I did. It's the only non-medical therapy recommended by NICE for asthma but as with anything they have weighed up the evidence and don't suggest it is a miracle cure as some Buteyko people do.

It can help some people reduce medication, but did nothing for my asthma beyond reduce some bad habits I had in breathing due to thr asthma. However, ordinary physio in my case did pretty much the same. I did it with a respiratory physio who is trained in Buteyko as well which helped me to be sure I was doing it right.

Some respiratory physios are less keen on certain more extreme aspects like taping the mouth shut to encourage nose breathing, especially for morr severe asthma. The physio did tell me that it could actually be useful as a way of monitoring asthma once I had the techniques (the control pause drops). I did actually find this was the case and as someone who finds peak flow not useful it was a good tool for me, though not one many drs/nurses would use.

I am definitely not a fan of the cult side of Buteyko you see in some places, especially the claims that all asthma is just bad breathing habits. These habits dom't help.asthma but just NO - dangerous to suggest people should ditch medication.


Been asthmatic since I was 5, now 74. Really bad time in 2016 when I caught pseudomonus in hospital and spent most of the following six months in and out of hospital with constant chest infections. Agree about peak flow, I asked my asthma nurse if I should keep a PF diary but as mine doesn't fluctuate much decided against. My PF is 150 at best. Pulmonary Rehab is fab, I have to learn to live as healthy a life as possible


I have recently completed a pulmonary rehab course and I agree with Samsgran, it was very good. My daughter, who is in her forties, has joined a running group. She started with asthma several years ago and when she started running, she would have to stop after a short while to use her blue inhaler. She recently did 10k and no longer needs her blue inhaler! If any of you out there are young enough, it may be something to consider?
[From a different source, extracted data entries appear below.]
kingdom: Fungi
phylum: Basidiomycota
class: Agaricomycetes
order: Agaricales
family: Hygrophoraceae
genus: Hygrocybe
Did she check with her doctor before she started running? I used to run but I would never not tell someone with asthma to visit their doctor first. You don't go out and just run a 10k. I discovered that when they say consult with your doctor before starting these exercises they mean it much to my chagrin.


I don't think Sheila's daughter 'just went out and ran a 10k' I got the impression she has been running for years.


No, she built up to 10k over about a year and is part of an organised group.